На остановке в вагон ввалилась целая толпа народу, и капитан замолчал.

Мы сравнительно быстро отыскали дом, в котором жила Оля Баринова. Не хрущоба, но и не хоромы. Унылая многоэтажка, московский стандарт. На двери подъезда красовался обшарпанный домофон, у которого был такой вид, словно он провисел тут уже лет тридцать, не меньше. Павел набрал номер квартиры, и аппарат отозвался неожиданно старческим голосом:

– Да?

– К вам представители прессы, – сообщил Ласточкин, подмигнув мне. Я взяла на изготовку фотоаппарат, который уже успел оттянуть мне руки.

– Конечно-конечно! – обрадовался домофон. – Проходите, пожалуйста!

Дверь отворилась с мышиным писком.

– Паша, – сказала я вполголоса, когда мы поднимались в лифте, – я чего-то не поняла. Кто это с нами говорил?

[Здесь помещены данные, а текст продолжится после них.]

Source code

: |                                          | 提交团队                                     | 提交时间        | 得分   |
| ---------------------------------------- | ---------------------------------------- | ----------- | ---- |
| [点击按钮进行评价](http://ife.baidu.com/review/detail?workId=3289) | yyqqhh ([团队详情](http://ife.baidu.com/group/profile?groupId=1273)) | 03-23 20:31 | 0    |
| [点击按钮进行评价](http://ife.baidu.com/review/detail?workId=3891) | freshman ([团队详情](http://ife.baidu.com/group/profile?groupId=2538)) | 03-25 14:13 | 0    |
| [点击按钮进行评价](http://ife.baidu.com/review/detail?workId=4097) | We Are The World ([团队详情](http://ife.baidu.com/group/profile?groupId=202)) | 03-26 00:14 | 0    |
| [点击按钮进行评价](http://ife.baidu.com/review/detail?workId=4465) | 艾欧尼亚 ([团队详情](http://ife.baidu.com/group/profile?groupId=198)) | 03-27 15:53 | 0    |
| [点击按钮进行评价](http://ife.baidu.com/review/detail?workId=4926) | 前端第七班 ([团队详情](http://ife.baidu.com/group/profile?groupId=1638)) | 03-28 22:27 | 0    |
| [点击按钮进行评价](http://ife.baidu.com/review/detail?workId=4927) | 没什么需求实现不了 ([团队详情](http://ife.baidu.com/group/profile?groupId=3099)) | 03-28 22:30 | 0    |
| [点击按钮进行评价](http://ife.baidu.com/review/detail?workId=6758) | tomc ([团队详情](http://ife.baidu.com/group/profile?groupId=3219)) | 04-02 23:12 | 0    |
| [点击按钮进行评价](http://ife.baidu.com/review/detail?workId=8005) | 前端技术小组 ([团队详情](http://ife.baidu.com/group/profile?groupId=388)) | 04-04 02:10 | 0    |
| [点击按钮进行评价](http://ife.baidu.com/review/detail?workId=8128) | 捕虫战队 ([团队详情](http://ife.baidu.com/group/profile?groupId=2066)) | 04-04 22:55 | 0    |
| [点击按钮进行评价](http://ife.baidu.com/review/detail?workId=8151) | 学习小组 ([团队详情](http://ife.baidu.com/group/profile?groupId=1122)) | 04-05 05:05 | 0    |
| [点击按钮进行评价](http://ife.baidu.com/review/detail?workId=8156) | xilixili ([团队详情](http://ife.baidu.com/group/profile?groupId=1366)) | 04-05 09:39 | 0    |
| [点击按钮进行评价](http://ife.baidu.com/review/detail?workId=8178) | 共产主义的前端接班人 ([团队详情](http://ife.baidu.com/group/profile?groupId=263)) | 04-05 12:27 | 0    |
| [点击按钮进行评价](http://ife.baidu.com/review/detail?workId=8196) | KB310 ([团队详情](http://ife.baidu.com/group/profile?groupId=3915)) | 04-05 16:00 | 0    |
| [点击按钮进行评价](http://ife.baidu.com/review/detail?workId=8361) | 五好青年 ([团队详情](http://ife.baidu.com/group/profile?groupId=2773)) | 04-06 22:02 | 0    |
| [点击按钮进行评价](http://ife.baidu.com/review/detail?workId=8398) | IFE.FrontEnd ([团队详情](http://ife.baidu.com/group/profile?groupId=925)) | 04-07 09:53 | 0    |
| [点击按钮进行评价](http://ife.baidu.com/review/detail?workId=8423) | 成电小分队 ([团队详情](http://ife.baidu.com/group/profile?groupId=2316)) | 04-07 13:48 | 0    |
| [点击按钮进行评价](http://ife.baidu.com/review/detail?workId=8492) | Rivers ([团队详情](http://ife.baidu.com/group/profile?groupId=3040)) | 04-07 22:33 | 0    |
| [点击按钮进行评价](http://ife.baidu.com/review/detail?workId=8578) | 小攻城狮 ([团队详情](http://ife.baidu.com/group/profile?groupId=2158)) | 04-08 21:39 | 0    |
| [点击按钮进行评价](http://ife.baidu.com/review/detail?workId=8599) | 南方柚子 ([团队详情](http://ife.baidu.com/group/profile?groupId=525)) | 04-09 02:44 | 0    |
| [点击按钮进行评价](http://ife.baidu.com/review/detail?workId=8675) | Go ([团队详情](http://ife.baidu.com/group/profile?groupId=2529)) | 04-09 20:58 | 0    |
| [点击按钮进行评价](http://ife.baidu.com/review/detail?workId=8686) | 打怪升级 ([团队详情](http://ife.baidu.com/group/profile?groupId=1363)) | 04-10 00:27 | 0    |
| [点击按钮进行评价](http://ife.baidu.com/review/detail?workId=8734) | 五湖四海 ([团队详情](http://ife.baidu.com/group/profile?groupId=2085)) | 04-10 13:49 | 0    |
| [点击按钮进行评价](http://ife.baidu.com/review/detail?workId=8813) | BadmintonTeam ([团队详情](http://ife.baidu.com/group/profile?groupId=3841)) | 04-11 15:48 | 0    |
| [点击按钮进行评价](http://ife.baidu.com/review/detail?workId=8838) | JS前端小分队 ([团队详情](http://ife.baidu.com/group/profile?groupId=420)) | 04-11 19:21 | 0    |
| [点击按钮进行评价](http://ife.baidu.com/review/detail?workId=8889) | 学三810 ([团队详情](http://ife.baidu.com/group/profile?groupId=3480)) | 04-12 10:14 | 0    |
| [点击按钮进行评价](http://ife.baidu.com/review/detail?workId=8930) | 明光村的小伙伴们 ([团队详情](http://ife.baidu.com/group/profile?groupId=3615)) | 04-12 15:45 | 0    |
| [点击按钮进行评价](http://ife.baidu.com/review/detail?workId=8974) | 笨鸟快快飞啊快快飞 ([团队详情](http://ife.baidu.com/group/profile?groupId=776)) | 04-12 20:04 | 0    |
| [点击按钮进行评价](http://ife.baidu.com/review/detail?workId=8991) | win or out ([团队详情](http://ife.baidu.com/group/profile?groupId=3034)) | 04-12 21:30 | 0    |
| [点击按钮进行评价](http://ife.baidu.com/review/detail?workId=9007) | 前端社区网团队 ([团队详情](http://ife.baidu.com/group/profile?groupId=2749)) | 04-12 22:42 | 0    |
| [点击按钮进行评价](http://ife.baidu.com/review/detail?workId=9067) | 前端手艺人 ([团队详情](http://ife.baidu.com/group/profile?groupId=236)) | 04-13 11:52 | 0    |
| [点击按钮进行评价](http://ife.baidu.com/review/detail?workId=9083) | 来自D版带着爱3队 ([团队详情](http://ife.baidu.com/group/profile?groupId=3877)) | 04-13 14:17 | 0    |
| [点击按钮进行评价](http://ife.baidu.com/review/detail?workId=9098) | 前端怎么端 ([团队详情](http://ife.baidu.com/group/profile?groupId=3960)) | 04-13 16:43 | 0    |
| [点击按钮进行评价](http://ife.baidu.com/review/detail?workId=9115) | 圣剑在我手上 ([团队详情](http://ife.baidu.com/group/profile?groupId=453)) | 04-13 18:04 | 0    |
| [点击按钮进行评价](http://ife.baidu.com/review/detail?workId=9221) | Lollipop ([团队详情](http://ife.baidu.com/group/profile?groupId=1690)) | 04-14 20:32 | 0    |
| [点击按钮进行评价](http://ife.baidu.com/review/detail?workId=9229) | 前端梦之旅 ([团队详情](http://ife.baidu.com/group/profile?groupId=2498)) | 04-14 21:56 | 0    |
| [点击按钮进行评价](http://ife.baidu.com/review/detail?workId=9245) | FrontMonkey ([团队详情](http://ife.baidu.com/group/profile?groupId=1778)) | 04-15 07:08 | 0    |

– Олина бабушка, – объяснил мой напарник. – Я уже разговаривал с ней вчера по телефону.

Она ждала нас на пороге квартиры, улыбаясь немного смущенно.

– Вот… Сюда… Проходите, пожалуйста. Я уже приготовила вам тапочки.

Ее радость от нашего визита была настолько искренней, что я почувствовала укол совести. Черт возьми, какое право мы имели обманывать ее и внушать ей необоснованные надежды?

– А где Оля? – спросил Ласточкин.

– Она придет, придет, – заторопилась старушка. – Она звонила мне… Просто их часто задерживают.

– На работе, значит? Надо же, какая жалость… И где она теперь работает, если не секрет?

– Не секрет, – вздохнула старушка. – Она уборщица в «Бегущей по волнам».

* * *

Вот это совпадение! Подозреваемая работает в том самом клубе, где грядущая жертва Алиса Лазарева собирается праздновать знаменательное событие – 33 года с момента своего появления на свет! Попрошу учесть этот факт, дамы и господа.

Но покамест жертва за тридевять земель, то есть на другом конце Москвы, а предполагаемая убийца то ли в клубе, то ли уже едет домой. Бабушка Оли улыбается робкой улыбкой. У меня сжимается сердце…

– Может быть, чайку?

Мы не отказываемся от чая. Мы ведем себя как ушлые журналисты, настоящие пираньи пера. Я рассматриваю плакаты на стенах. Группа «Шиповник», шесть девиц выстроились в шеренгу. Вторая брюнетка слева с белозубой улыбкой – это Оля. Ласточкин делает мне страшные глаза, и, спохватившись, я прошу позволения сфотографировать плакат. Господи боже, сколько настроек у этого чертова фотоаппарата!